# [Your assignment]
Rewrite these rows with "lens line" changed to "intrinsics line" throughout and everything else unchanged. Leave the pictures out of your answer.

START Input

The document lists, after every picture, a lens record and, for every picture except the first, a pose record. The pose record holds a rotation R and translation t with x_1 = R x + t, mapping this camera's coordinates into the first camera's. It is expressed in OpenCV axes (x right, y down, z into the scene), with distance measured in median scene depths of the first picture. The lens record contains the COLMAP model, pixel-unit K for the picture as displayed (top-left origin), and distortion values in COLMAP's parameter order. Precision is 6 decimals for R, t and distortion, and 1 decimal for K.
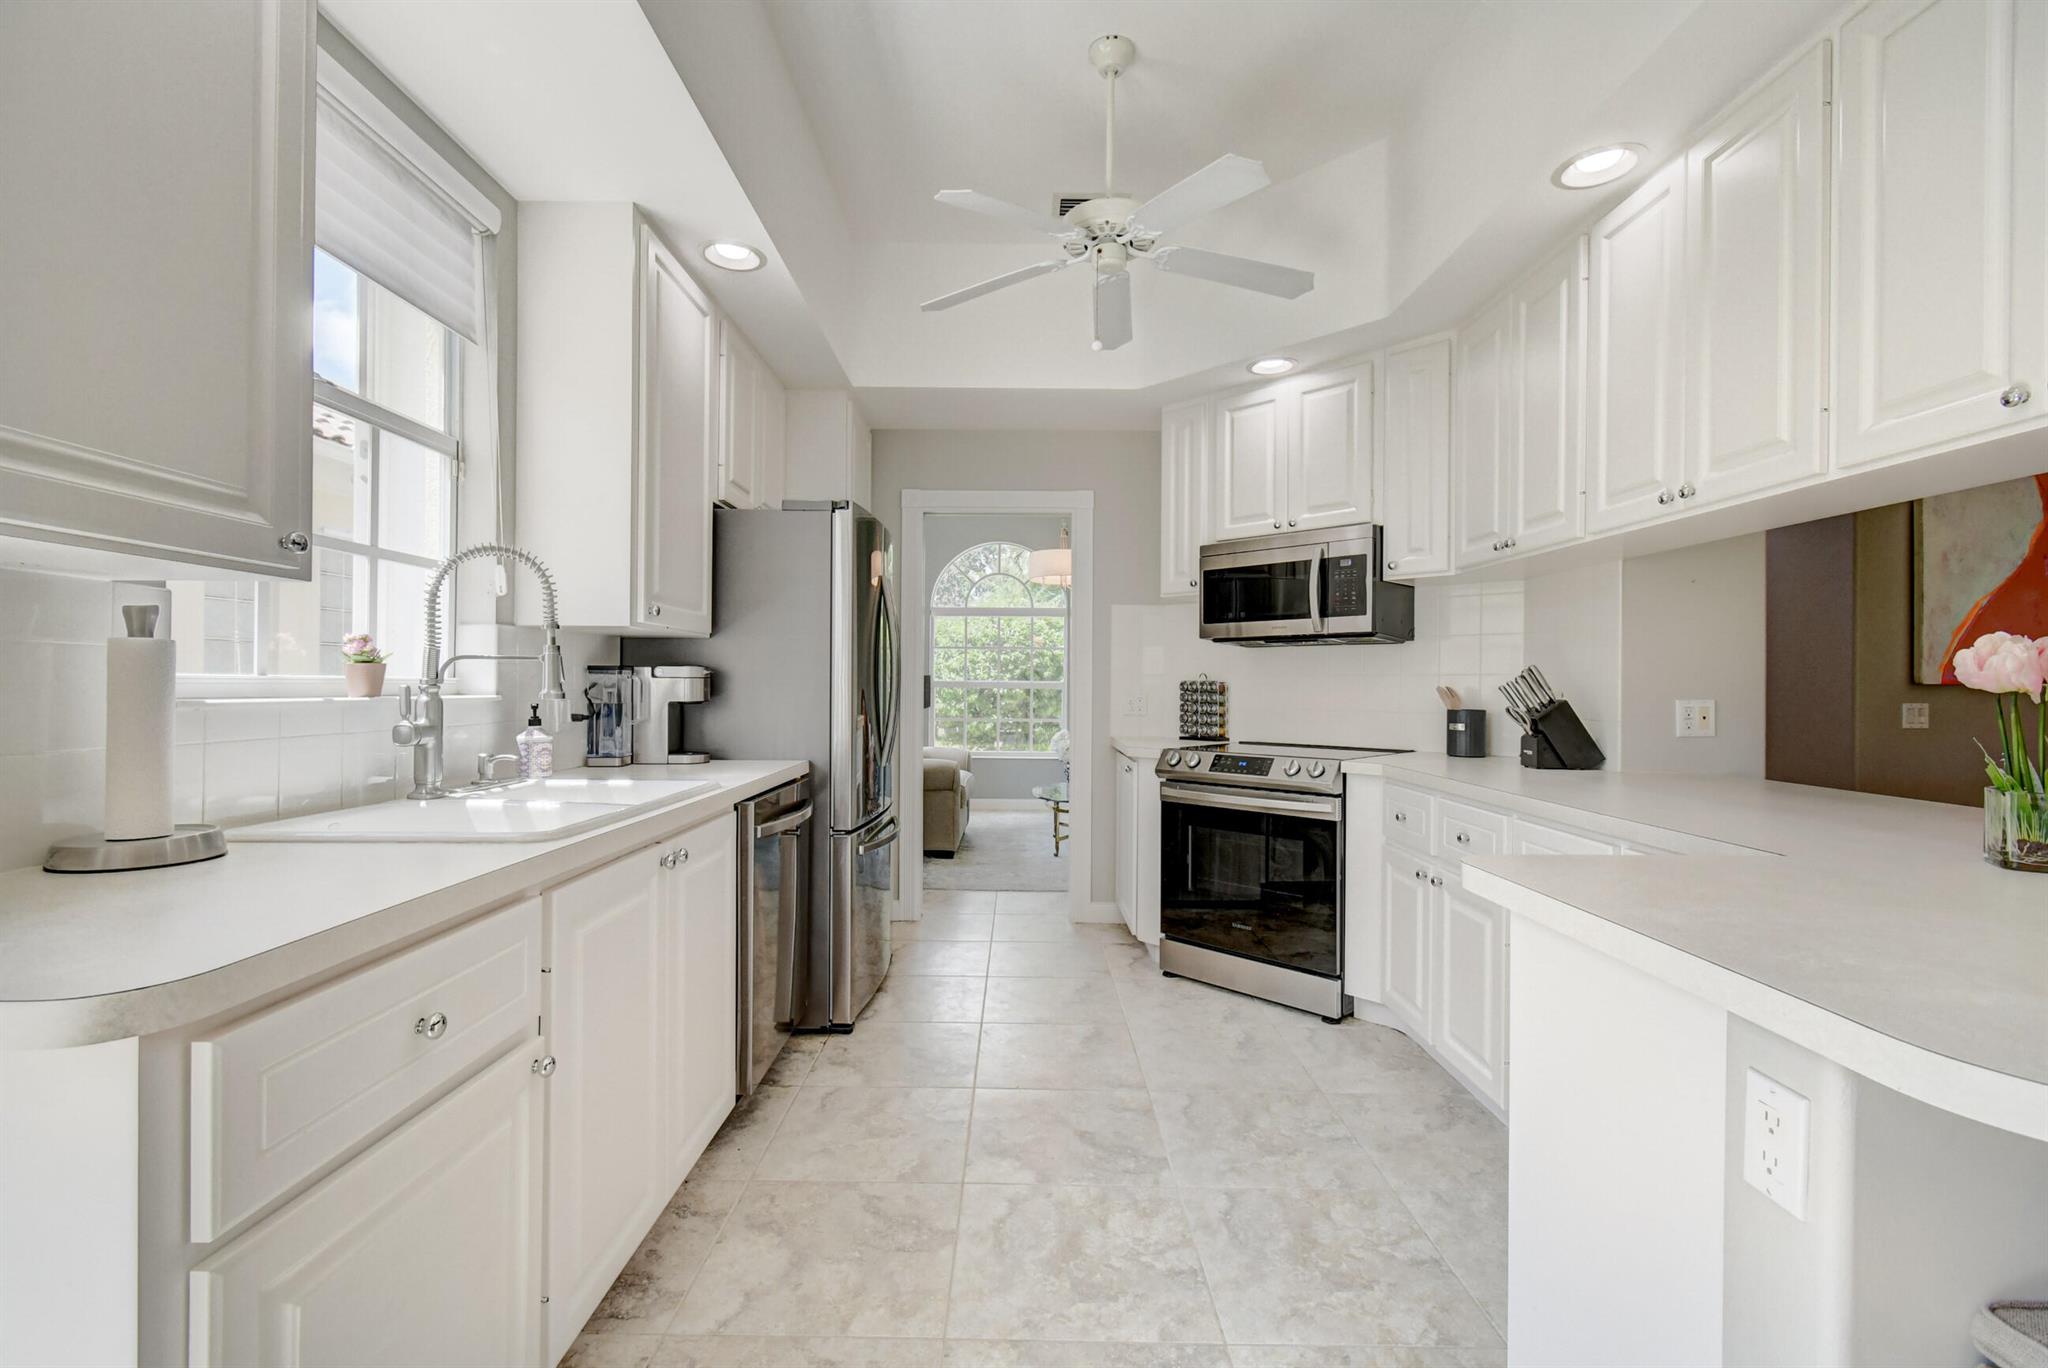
lens RADIAL K [[900.0, 0, 1023.8], [0, 900.0, 683.5], [0, 0, 1]] dist [0.001495, -0.000807]
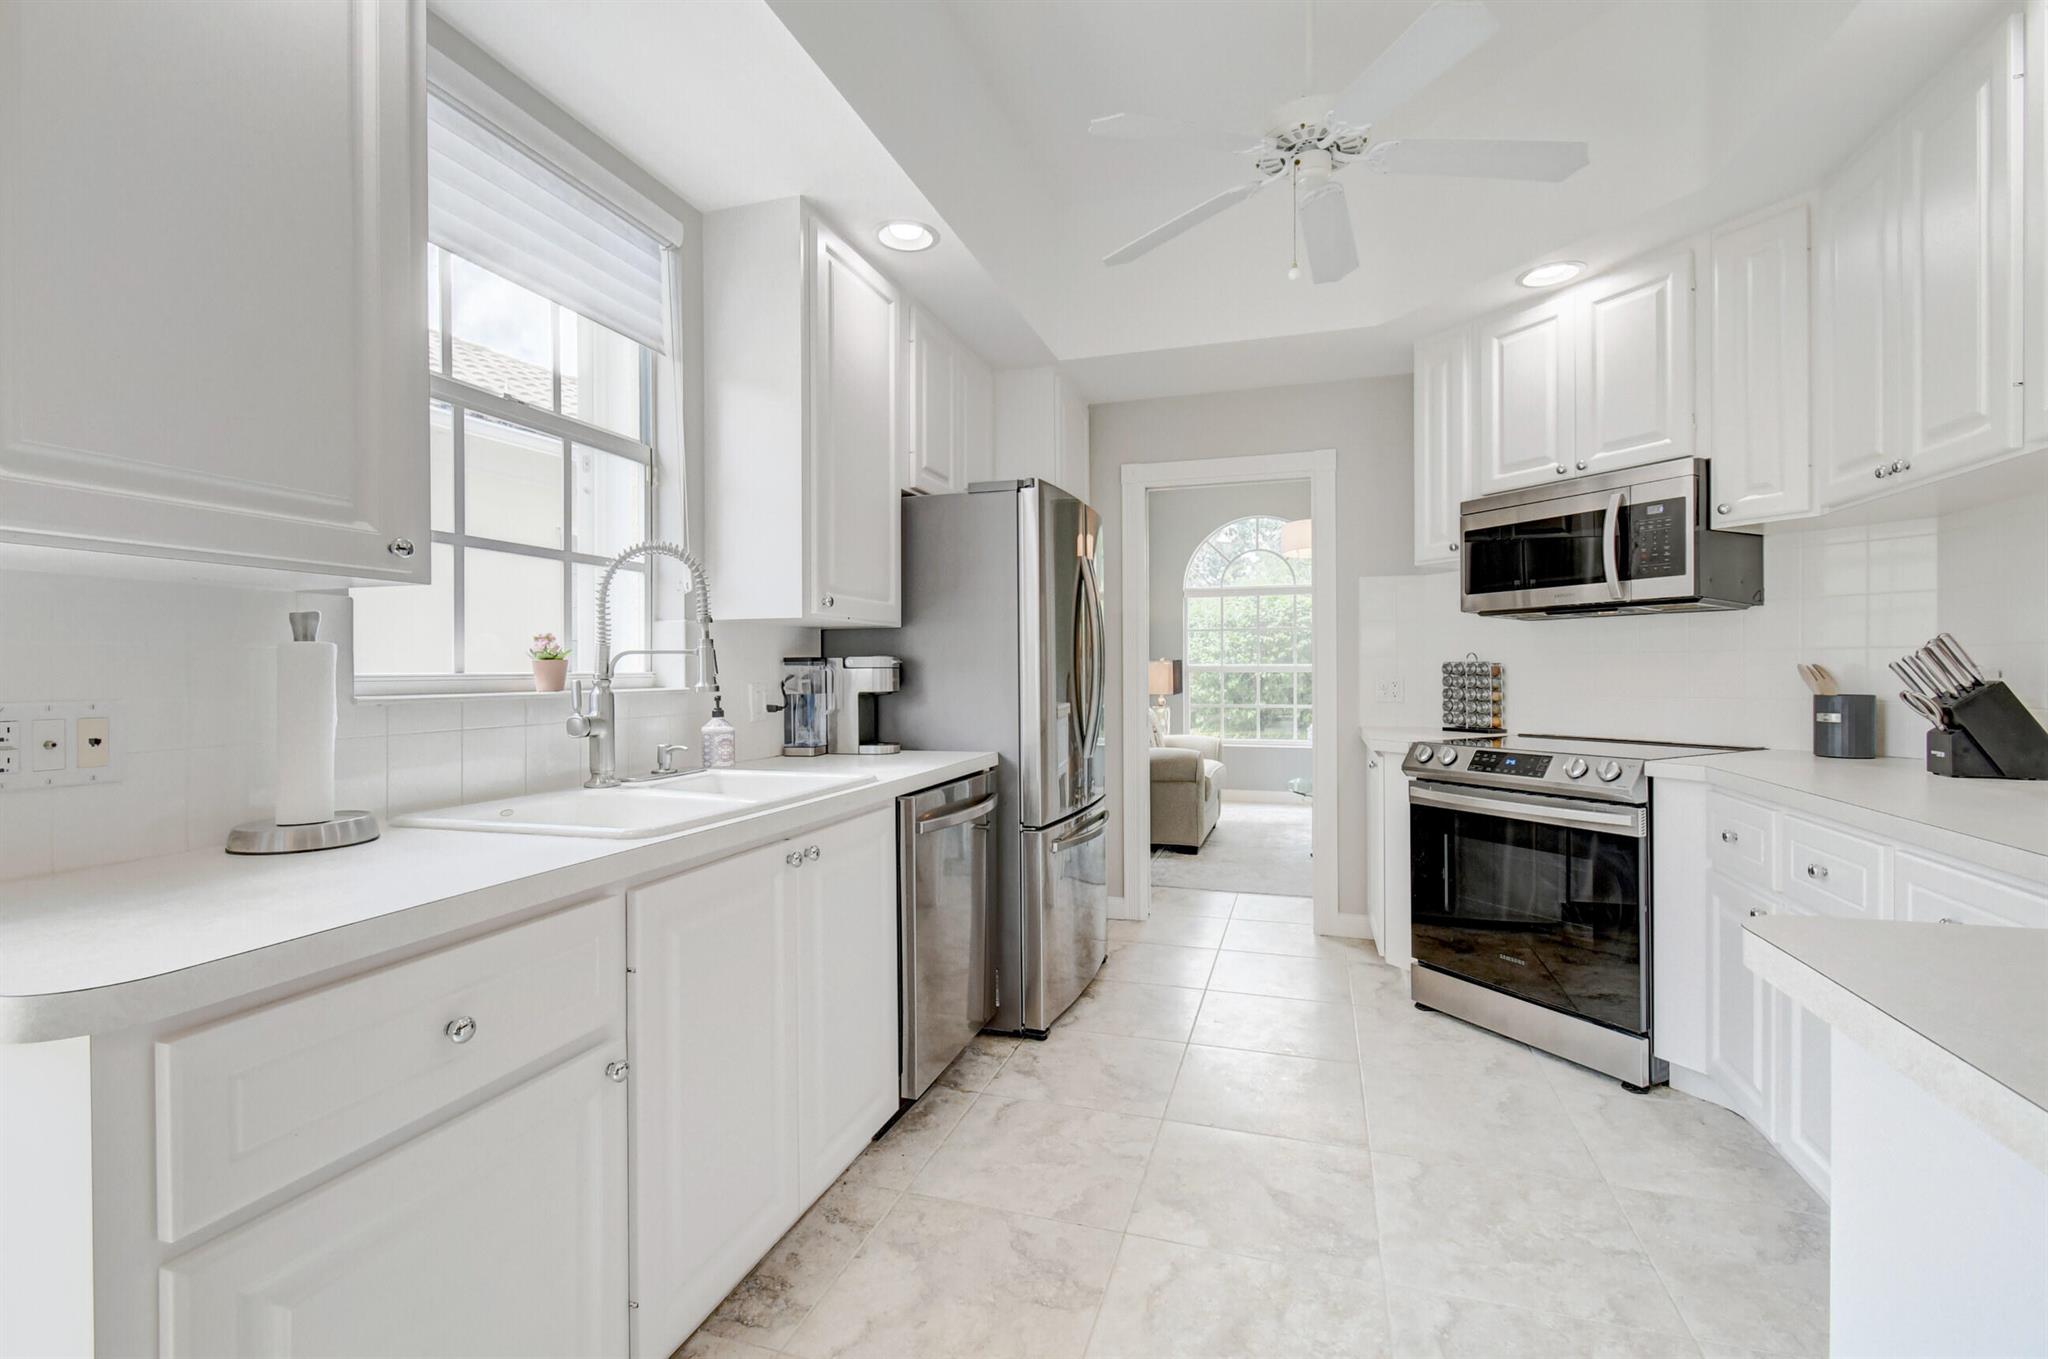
lens RADIAL K [[912.1, 0, 1016.2], [0, 912.1, 675.5], [0, 0, 1]] dist [0.003226, -0.004324]
pose [[0.953104, -0.012067, -0.302403, 0.083209], [0.014317, 0.999884, 0.005227, -0.001342], [0.302305, -0.009311, 0.953166, 0.086481]]
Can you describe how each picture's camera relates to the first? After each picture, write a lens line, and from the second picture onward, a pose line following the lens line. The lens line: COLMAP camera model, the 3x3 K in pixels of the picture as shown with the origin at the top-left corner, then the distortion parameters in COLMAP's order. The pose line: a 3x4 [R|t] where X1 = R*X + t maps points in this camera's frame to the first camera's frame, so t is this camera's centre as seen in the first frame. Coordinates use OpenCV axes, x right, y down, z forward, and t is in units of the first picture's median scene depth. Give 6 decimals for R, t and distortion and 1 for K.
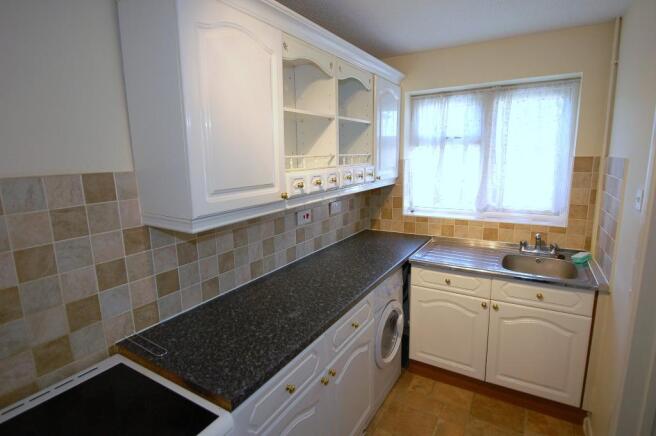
lens RADIAL K [[341.7, 0, 328.0], [0, 341.7, 218.0], [0, 0, 1]] dist [0.000577, 0.000025]
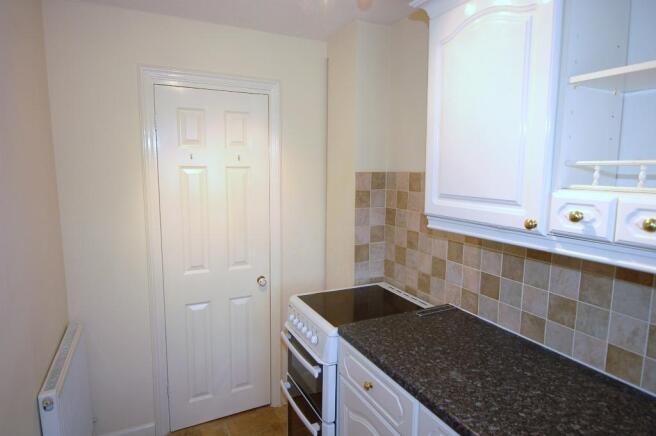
lens RADIAL K [[371.7, 0, 328.0], [0, 371.7, 218.0], [0, 0, 1]] dist [0.001968, 0.000095]
pose [[-0.536089, 0.128172, -0.834375, 0.718125], [-0.150903, 0.957935, 0.244108, -0.209974], [0.830564, 0.256773, -0.494196, 1.148778]]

END Input

# [Response to the exercise]
The document lists, after every picture, a lens record and, for every picture except the first, a pose record. The pose record holds a rotation R and translation t with x_1 = R x + t, mapping this camera's coordinates into the first camera's. It is expressed in OpenCV axes (x right, y down, z into the scene), with distance measured in median scene depths of the first picture. The lens record contains the COLMAP model, pixel-unit K for the picture as displayed (top-left origin), and distortion values in COLMAP's parameter order. Precision is 6 decimals for R, t and distortion, and 1 decimal for K.
lens RADIAL K [[900.0, 0, 1023.8], [0, 900.0, 683.5], [0, 0, 1]] dist [0.001495, -0.000807]
lens RADIAL K [[912.1, 0, 1016.2], [0, 912.1, 675.5], [0, 0, 1]] dist [0.003226, -0.004324]
pose [[0.953104, -0.012067, -0.302403, 0.083209], [0.014317, 0.999884, 0.005227, -0.001342], [0.302305, -0.009311, 0.953166, 0.086481]]
Can you describe how each picture's camera relates to the first? After each picture, write a intrinsics line, and from the second picture onward, a pose line following the intrinsics line. The intrinsics line: COLMAP camera model, the 3x3 K in pixels of the picture as shown with the origin at the top-left corner, then the distortion parameters in COLMAP's order. The pose line: a 3x4 [R|t] where X1 = R*X + t maps points in this camera's frame to the first camera's frame, so t is this camera's centre as seen in the first frame. Coordinates use OpenCV axes, x right, y down, z forward, and t is in units of the first picture's median scene depth. Give 6 decimals for R, t and distortion and 1 for K.
lens RADIAL K [[341.7, 0, 328.0], [0, 341.7, 218.0], [0, 0, 1]] dist [0.000577, 0.000025]
lens RADIAL K [[371.7, 0, 328.0], [0, 371.7, 218.0], [0, 0, 1]] dist [0.001968, 0.000095]
pose [[-0.536089, 0.128172, -0.834375, 0.718125], [-0.150903, 0.957935, 0.244108, -0.209974], [0.830564, 0.256773, -0.494196, 1.148778]]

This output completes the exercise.